Turkey’s main opposition Republican People’s Party (CHP) applied to the Supreme Election Board (YSK) on Wednesday asking for cancellation of the general and presidential elections held on June 24, 2018 based on a recent YSK ruling.
In a controversial decision on Monday, the YSK decided to re-run the mayoral election in İstanbul, which was won by the CHP candidate on March 31.
The YSK made its 7-4 decision due to allegations of electoral fraud and irregularities after Turkish President Recep Tayyip Erdoğan’s ruling Justice and Development Party (AKP) lost the race by a razor-thin margin in İstanbul.
The YSK’s decision, which was based on the assignment of polling station officials who were not public servants as stipulated by law, came after a number of objections filed by the AKP.
In its application to the YSK on Wednesday, the CHP said the general and presidential elections held on June 24, 2018 in which the AKP and Erdoğan emerged as winners should also cancelled under the same logic.

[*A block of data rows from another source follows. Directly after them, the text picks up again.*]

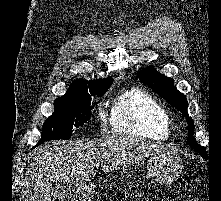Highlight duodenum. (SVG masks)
<instances>
[{
    "mask_svg": "<svg viewBox=\"0 0 221 201\" xmlns=\"http://www.w3.org/2000/svg\"><path fill=\"white\" fill-rule=\"evenodd\" d=\"M83 196L81 194L76 196V201H83Z\"/></svg>",
    "mask_w": 221,
    "mask_h": 201,
    "instance_id": "duodenum-1",
    "label": "duodenum"
}]
</instances>
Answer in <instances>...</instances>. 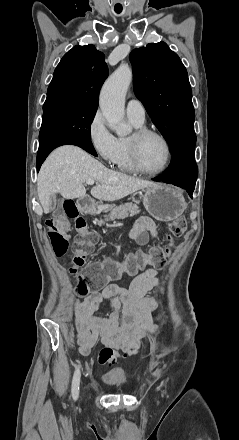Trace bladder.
Here are the masks:
<instances>
[{
    "mask_svg": "<svg viewBox=\"0 0 239 440\" xmlns=\"http://www.w3.org/2000/svg\"><path fill=\"white\" fill-rule=\"evenodd\" d=\"M102 382L111 388H119L126 384L127 375L122 369H114L101 377Z\"/></svg>",
    "mask_w": 239,
    "mask_h": 440,
    "instance_id": "31cf9c89",
    "label": "bladder"
}]
</instances>
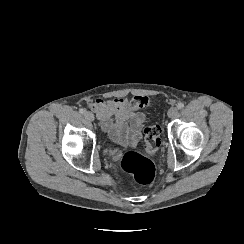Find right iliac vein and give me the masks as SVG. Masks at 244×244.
<instances>
[{
  "mask_svg": "<svg viewBox=\"0 0 244 244\" xmlns=\"http://www.w3.org/2000/svg\"><path fill=\"white\" fill-rule=\"evenodd\" d=\"M84 116H85V118H86L87 120H89V121H94V119H95L93 113H91V112H89V111L85 112V113H84Z\"/></svg>",
  "mask_w": 244,
  "mask_h": 244,
  "instance_id": "right-iliac-vein-1",
  "label": "right iliac vein"
}]
</instances>
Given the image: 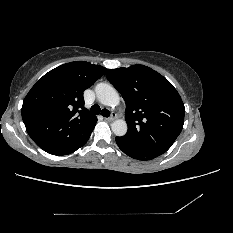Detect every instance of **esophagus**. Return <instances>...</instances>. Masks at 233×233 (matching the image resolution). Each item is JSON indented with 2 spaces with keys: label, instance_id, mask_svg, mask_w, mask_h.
I'll use <instances>...</instances> for the list:
<instances>
[{
  "label": "esophagus",
  "instance_id": "34e87169",
  "mask_svg": "<svg viewBox=\"0 0 233 233\" xmlns=\"http://www.w3.org/2000/svg\"><path fill=\"white\" fill-rule=\"evenodd\" d=\"M116 113H113L109 118H105L106 121H114L116 119Z\"/></svg>",
  "mask_w": 233,
  "mask_h": 233
}]
</instances>
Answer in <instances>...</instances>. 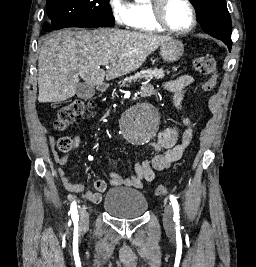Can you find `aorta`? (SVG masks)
<instances>
[{
  "label": "aorta",
  "mask_w": 256,
  "mask_h": 267,
  "mask_svg": "<svg viewBox=\"0 0 256 267\" xmlns=\"http://www.w3.org/2000/svg\"><path fill=\"white\" fill-rule=\"evenodd\" d=\"M158 108H151L148 101H137L136 108H129L128 117H120L122 127H158ZM128 143H149L157 138L159 128H122Z\"/></svg>",
  "instance_id": "1"
}]
</instances>
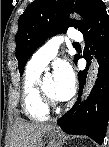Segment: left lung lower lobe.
Masks as SVG:
<instances>
[{
  "instance_id": "0a47b994",
  "label": "left lung lower lobe",
  "mask_w": 109,
  "mask_h": 147,
  "mask_svg": "<svg viewBox=\"0 0 109 147\" xmlns=\"http://www.w3.org/2000/svg\"><path fill=\"white\" fill-rule=\"evenodd\" d=\"M85 37L87 68L78 73L79 97L82 94L92 54L96 55L99 72L96 84L85 103L80 99L70 111L57 120L67 134L87 135L102 144L109 120V15L102 2L92 14L88 23L80 30ZM79 59L77 57L76 61Z\"/></svg>"
}]
</instances>
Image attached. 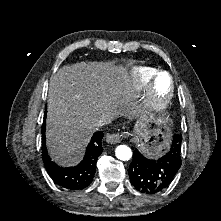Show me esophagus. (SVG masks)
<instances>
[{"label": "esophagus", "instance_id": "obj_1", "mask_svg": "<svg viewBox=\"0 0 221 221\" xmlns=\"http://www.w3.org/2000/svg\"><path fill=\"white\" fill-rule=\"evenodd\" d=\"M121 134L120 133H115V134H107L106 135V141L108 143H111V144H116V143H119L120 140H121Z\"/></svg>", "mask_w": 221, "mask_h": 221}]
</instances>
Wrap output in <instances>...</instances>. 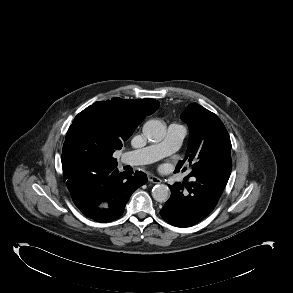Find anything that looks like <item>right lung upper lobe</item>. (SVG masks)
Listing matches in <instances>:
<instances>
[{
    "label": "right lung upper lobe",
    "instance_id": "right-lung-upper-lobe-1",
    "mask_svg": "<svg viewBox=\"0 0 293 293\" xmlns=\"http://www.w3.org/2000/svg\"><path fill=\"white\" fill-rule=\"evenodd\" d=\"M159 107L154 99L123 100L112 98L95 102L80 112L72 122L63 145L62 167L68 189L95 167H114L117 160L112 157L115 150L122 148L142 122ZM104 153L102 164L84 166L81 157L90 151Z\"/></svg>",
    "mask_w": 293,
    "mask_h": 293
}]
</instances>
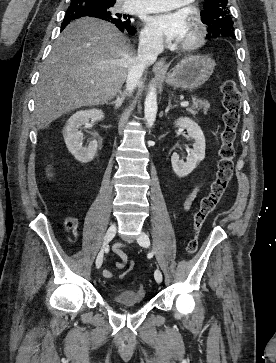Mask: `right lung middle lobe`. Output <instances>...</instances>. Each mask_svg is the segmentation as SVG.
<instances>
[{
    "mask_svg": "<svg viewBox=\"0 0 276 363\" xmlns=\"http://www.w3.org/2000/svg\"><path fill=\"white\" fill-rule=\"evenodd\" d=\"M115 3L102 2L99 0H72L67 12H73L75 10H87L100 16L103 20H124L127 17L122 18L121 14H114L112 8ZM66 12V13H67ZM130 19H127L129 22Z\"/></svg>",
    "mask_w": 276,
    "mask_h": 363,
    "instance_id": "dd1d6c3e",
    "label": "right lung middle lobe"
}]
</instances>
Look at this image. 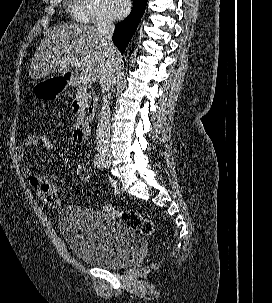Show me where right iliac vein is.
Wrapping results in <instances>:
<instances>
[{
	"mask_svg": "<svg viewBox=\"0 0 272 303\" xmlns=\"http://www.w3.org/2000/svg\"><path fill=\"white\" fill-rule=\"evenodd\" d=\"M102 160H103L104 166H106V167H109V166H110V160H108V159H106V158H103Z\"/></svg>",
	"mask_w": 272,
	"mask_h": 303,
	"instance_id": "1",
	"label": "right iliac vein"
}]
</instances>
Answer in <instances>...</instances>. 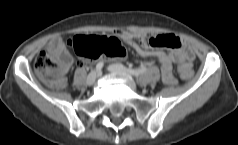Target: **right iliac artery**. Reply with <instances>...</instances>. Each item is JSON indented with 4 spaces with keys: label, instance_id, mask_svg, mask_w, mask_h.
Masks as SVG:
<instances>
[{
    "label": "right iliac artery",
    "instance_id": "obj_1",
    "mask_svg": "<svg viewBox=\"0 0 238 145\" xmlns=\"http://www.w3.org/2000/svg\"><path fill=\"white\" fill-rule=\"evenodd\" d=\"M104 66V63L103 62H99L97 65H96V70L97 71H100Z\"/></svg>",
    "mask_w": 238,
    "mask_h": 145
}]
</instances>
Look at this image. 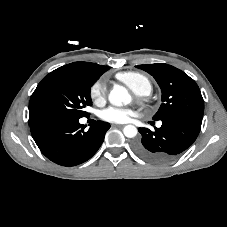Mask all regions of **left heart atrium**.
<instances>
[{"label":"left heart atrium","instance_id":"1","mask_svg":"<svg viewBox=\"0 0 227 227\" xmlns=\"http://www.w3.org/2000/svg\"><path fill=\"white\" fill-rule=\"evenodd\" d=\"M135 111L130 108L108 107L102 111L103 120L111 123H126L134 116Z\"/></svg>","mask_w":227,"mask_h":227}]
</instances>
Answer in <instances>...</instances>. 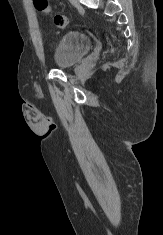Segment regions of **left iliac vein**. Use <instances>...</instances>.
<instances>
[{
  "label": "left iliac vein",
  "instance_id": "4c4485c4",
  "mask_svg": "<svg viewBox=\"0 0 163 235\" xmlns=\"http://www.w3.org/2000/svg\"><path fill=\"white\" fill-rule=\"evenodd\" d=\"M73 5H78L79 4V2H78V0H69Z\"/></svg>",
  "mask_w": 163,
  "mask_h": 235
}]
</instances>
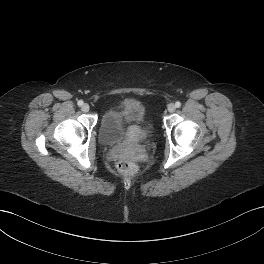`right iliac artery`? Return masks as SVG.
Wrapping results in <instances>:
<instances>
[{
	"label": "right iliac artery",
	"mask_w": 264,
	"mask_h": 264,
	"mask_svg": "<svg viewBox=\"0 0 264 264\" xmlns=\"http://www.w3.org/2000/svg\"><path fill=\"white\" fill-rule=\"evenodd\" d=\"M77 104H78V106H82L83 105V101L79 100Z\"/></svg>",
	"instance_id": "82829eb1"
}]
</instances>
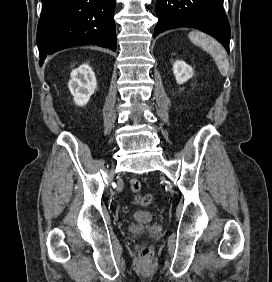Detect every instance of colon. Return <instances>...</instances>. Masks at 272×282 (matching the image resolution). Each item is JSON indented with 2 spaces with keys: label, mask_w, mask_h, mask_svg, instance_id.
I'll return each mask as SVG.
<instances>
[{
  "label": "colon",
  "mask_w": 272,
  "mask_h": 282,
  "mask_svg": "<svg viewBox=\"0 0 272 282\" xmlns=\"http://www.w3.org/2000/svg\"><path fill=\"white\" fill-rule=\"evenodd\" d=\"M130 190L137 195V201L141 205L147 206L152 202V197L149 194L141 195V183L137 179L130 180ZM142 260L149 261L152 257L151 247L147 244L141 247Z\"/></svg>",
  "instance_id": "colon-1"
}]
</instances>
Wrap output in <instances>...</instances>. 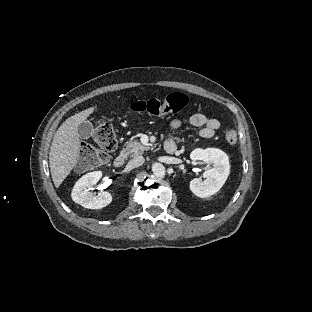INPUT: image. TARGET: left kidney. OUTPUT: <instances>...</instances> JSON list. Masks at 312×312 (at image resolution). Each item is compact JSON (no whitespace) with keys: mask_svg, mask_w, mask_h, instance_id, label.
<instances>
[{"mask_svg":"<svg viewBox=\"0 0 312 312\" xmlns=\"http://www.w3.org/2000/svg\"><path fill=\"white\" fill-rule=\"evenodd\" d=\"M191 158L193 160H201L203 164H210L212 162V168L204 173L207 179L203 182H201V179L190 181V191L201 198H208L214 195L225 185L230 173L227 154L213 148L206 150L195 149L191 153Z\"/></svg>","mask_w":312,"mask_h":312,"instance_id":"obj_1","label":"left kidney"}]
</instances>
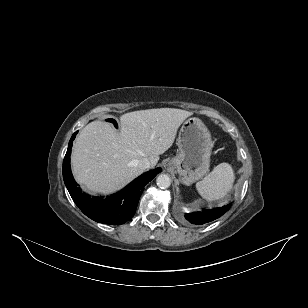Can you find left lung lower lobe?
<instances>
[{"label": "left lung lower lobe", "mask_w": 308, "mask_h": 308, "mask_svg": "<svg viewBox=\"0 0 308 308\" xmlns=\"http://www.w3.org/2000/svg\"><path fill=\"white\" fill-rule=\"evenodd\" d=\"M229 206L230 205H226L213 209H204L199 212L186 213L185 218L192 224L202 225L222 216L226 211H228Z\"/></svg>", "instance_id": "obj_1"}]
</instances>
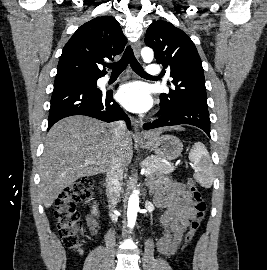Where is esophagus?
Wrapping results in <instances>:
<instances>
[{
	"instance_id": "esophagus-1",
	"label": "esophagus",
	"mask_w": 267,
	"mask_h": 270,
	"mask_svg": "<svg viewBox=\"0 0 267 270\" xmlns=\"http://www.w3.org/2000/svg\"><path fill=\"white\" fill-rule=\"evenodd\" d=\"M140 50H141V42L137 41L133 45V51H134V55H135L136 58L140 57ZM134 136L135 137H140L141 136L137 121L134 122Z\"/></svg>"
}]
</instances>
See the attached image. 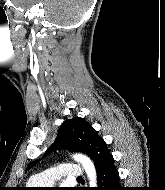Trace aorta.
Wrapping results in <instances>:
<instances>
[{
    "label": "aorta",
    "instance_id": "762f6f07",
    "mask_svg": "<svg viewBox=\"0 0 165 190\" xmlns=\"http://www.w3.org/2000/svg\"><path fill=\"white\" fill-rule=\"evenodd\" d=\"M74 158L76 161L80 162L83 165L85 172L88 176L90 186L95 187L97 185L96 170L92 161L82 154H76Z\"/></svg>",
    "mask_w": 165,
    "mask_h": 190
}]
</instances>
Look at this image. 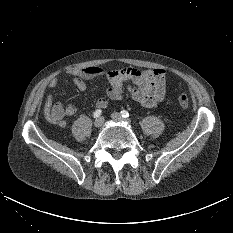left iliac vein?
<instances>
[{
	"label": "left iliac vein",
	"instance_id": "1",
	"mask_svg": "<svg viewBox=\"0 0 233 233\" xmlns=\"http://www.w3.org/2000/svg\"><path fill=\"white\" fill-rule=\"evenodd\" d=\"M112 119L114 121H117V122H121V121H126L127 123H129V121L125 120L120 113H117V112H114L112 113L111 115Z\"/></svg>",
	"mask_w": 233,
	"mask_h": 233
}]
</instances>
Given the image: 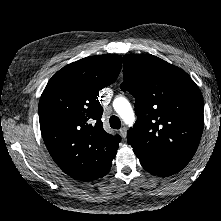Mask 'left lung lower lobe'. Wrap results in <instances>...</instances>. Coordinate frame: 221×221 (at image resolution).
<instances>
[{
  "instance_id": "0a47b994",
  "label": "left lung lower lobe",
  "mask_w": 221,
  "mask_h": 221,
  "mask_svg": "<svg viewBox=\"0 0 221 221\" xmlns=\"http://www.w3.org/2000/svg\"><path fill=\"white\" fill-rule=\"evenodd\" d=\"M135 154L139 158L143 168L153 175L170 176L185 167V165L151 154L141 152H135Z\"/></svg>"
}]
</instances>
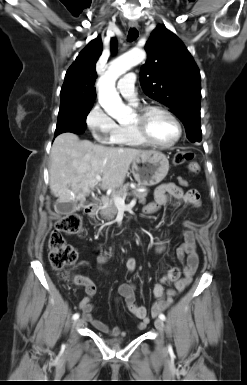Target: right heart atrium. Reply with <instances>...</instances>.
Masks as SVG:
<instances>
[{
  "mask_svg": "<svg viewBox=\"0 0 247 385\" xmlns=\"http://www.w3.org/2000/svg\"><path fill=\"white\" fill-rule=\"evenodd\" d=\"M86 124L95 140L100 143L114 144L118 124L96 103L86 116Z\"/></svg>",
  "mask_w": 247,
  "mask_h": 385,
  "instance_id": "1",
  "label": "right heart atrium"
}]
</instances>
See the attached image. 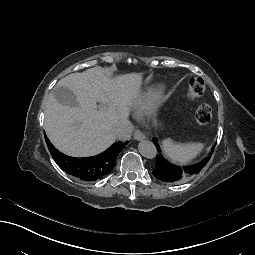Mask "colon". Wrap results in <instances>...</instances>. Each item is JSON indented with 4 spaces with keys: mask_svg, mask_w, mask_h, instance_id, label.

Speaking to reporters after filing his party’s application at the YSK, CHP deputy chairperson Muharrem Erkek said: “If this decision of yours is right, if you are behind your decision, then you have to cancel the June 24 elections as well. You need to cancel the mandate of President Recep Tayyip Erdoğan.”
Erdoğan was elected president for a second term in the June 24 elections, while his AKP garnered some 42 percent of the nationwide vote.
Erkek said the same polling station officials were on duty during the June 24 elections.
CHP mayoral candidate Ekrem İmamoğlu won the election in İstanbul against the AKP’s candidate, Binali Yıldırım; however, İmamoğlu was not given the mandate to govern until April 17 because the AKP objected to the election results, asking for a recount of votes in many İstanbul districts.
Failing to get the result it desired, the AKP later applied to the YSK asking for the cancellation of the İstanbul mayoral election.